Comment by astrange
5 days ago
You can get a lot of valuable work out of "unmanageable" academics if you figure out how to manage them. That's most of the secret of early Google's success. If we knew anything about the NSA it'd probably be how they work too.
Now this may be difficult in the UK because all jobs pay two quid a year, you have to live in a closet somewhere with a name like Pennyfarthing-upon-Longbottoms, and you can't get air conditioning without permission from the king.
The way you "manage" them is you water down their impact on the organization with a bunch of people who aren't academics.
Eh no not really. Google's early success came from PhD dropouts (Larry Page & Sergey Brin), combined with people like Jeff Dean and Sanjay Ghemawat (formerly at DEC), and the lesser known but no less critical Eric Veach (formerly Pixar).
Those are the people behind the core innovations that made Google so powerful: PageRank, MapReduce, BigTable, the indexing pipeline, protobufs/Stubby, GFS, AdWords, AdSense and the use of ML in both (iirc Veach was a key reason the ads system worked so well).

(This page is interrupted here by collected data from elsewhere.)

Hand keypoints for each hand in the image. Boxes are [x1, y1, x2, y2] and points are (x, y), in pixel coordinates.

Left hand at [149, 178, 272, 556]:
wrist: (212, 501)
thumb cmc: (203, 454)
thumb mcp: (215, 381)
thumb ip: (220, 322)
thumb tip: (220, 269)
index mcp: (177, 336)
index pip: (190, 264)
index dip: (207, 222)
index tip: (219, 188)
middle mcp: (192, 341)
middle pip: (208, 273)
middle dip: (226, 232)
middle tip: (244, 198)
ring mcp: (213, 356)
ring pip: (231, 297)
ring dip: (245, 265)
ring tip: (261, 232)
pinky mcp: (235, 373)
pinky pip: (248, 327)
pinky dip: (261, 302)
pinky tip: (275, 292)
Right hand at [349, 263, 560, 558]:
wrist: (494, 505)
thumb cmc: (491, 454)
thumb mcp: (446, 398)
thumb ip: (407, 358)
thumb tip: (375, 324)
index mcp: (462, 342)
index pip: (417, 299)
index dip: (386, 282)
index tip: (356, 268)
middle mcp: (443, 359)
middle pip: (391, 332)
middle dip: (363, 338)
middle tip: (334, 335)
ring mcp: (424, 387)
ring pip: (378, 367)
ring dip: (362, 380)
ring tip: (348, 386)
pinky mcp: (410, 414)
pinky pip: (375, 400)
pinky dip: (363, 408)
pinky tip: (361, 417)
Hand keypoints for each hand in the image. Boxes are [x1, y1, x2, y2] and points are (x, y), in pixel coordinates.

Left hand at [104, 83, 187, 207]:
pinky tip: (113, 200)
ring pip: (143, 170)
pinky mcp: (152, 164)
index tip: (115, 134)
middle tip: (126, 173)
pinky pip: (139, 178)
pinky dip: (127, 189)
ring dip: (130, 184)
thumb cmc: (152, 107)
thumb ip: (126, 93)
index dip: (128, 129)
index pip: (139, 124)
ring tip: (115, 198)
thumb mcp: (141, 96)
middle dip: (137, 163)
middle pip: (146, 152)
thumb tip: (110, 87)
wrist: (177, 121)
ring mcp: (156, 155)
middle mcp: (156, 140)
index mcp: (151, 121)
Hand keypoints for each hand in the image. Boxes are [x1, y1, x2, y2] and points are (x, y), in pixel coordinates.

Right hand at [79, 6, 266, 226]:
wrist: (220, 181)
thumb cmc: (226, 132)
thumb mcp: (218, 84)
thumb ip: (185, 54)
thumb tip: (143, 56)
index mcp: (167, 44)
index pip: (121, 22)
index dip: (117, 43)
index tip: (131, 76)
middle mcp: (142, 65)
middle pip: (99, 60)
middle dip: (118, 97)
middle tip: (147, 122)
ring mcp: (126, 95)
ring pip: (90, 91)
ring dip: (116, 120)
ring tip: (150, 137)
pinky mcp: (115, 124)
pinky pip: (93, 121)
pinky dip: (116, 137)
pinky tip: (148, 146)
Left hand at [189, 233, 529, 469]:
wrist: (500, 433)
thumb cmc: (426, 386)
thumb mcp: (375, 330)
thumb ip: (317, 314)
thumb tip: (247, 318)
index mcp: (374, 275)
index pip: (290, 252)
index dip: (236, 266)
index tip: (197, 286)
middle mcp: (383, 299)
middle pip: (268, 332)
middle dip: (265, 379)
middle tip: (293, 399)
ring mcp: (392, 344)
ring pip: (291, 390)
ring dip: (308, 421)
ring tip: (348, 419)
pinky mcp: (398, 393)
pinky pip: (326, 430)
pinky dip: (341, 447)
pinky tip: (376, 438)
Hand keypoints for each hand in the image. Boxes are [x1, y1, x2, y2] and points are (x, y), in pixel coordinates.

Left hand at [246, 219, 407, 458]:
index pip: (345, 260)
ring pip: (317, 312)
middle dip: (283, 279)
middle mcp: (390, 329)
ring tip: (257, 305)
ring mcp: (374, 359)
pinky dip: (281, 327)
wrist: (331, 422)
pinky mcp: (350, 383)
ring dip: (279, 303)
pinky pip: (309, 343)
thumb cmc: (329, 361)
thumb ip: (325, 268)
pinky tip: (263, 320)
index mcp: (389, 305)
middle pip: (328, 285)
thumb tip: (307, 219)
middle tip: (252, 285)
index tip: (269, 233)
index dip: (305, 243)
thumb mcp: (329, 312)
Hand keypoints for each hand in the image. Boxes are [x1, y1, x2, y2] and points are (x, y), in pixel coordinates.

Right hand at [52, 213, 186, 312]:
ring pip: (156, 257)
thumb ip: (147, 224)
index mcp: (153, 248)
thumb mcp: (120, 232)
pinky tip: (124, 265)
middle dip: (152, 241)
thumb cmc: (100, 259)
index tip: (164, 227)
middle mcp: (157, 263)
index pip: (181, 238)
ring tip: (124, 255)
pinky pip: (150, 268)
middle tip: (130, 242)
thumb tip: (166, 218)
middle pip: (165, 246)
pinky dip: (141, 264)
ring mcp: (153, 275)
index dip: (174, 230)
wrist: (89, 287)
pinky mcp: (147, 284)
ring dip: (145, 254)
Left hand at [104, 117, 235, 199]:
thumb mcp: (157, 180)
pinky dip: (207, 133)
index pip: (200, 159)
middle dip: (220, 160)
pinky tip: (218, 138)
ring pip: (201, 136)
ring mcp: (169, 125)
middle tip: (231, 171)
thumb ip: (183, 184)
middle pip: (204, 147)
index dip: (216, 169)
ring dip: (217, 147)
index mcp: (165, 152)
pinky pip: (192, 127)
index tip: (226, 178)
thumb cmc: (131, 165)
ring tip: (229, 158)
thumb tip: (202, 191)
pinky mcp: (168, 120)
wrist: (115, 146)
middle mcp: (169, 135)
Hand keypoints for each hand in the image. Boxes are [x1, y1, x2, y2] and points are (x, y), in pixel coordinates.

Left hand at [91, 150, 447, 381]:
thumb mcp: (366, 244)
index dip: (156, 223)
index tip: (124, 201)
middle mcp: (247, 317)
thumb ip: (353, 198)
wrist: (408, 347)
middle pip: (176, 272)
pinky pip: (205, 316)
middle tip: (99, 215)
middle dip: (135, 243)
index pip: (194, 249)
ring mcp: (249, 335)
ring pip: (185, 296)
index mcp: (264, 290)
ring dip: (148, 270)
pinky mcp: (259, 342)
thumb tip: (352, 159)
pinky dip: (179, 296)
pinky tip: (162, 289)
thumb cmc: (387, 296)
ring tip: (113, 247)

So none of the names I associate with early Google were academics. They all came from industry.
Renaissance Technologies as well. One of the top quant trading firms, with a bit of a mythical aura around them, was specifically seeded with academics, and it also has an academic-style internal environment (vs other quant funds, which also hire academics but leave most of the culture at the door).
Also seeded with NSA talent, with a founder who worked in academia and codebreaking, just to make your comment even more relevant.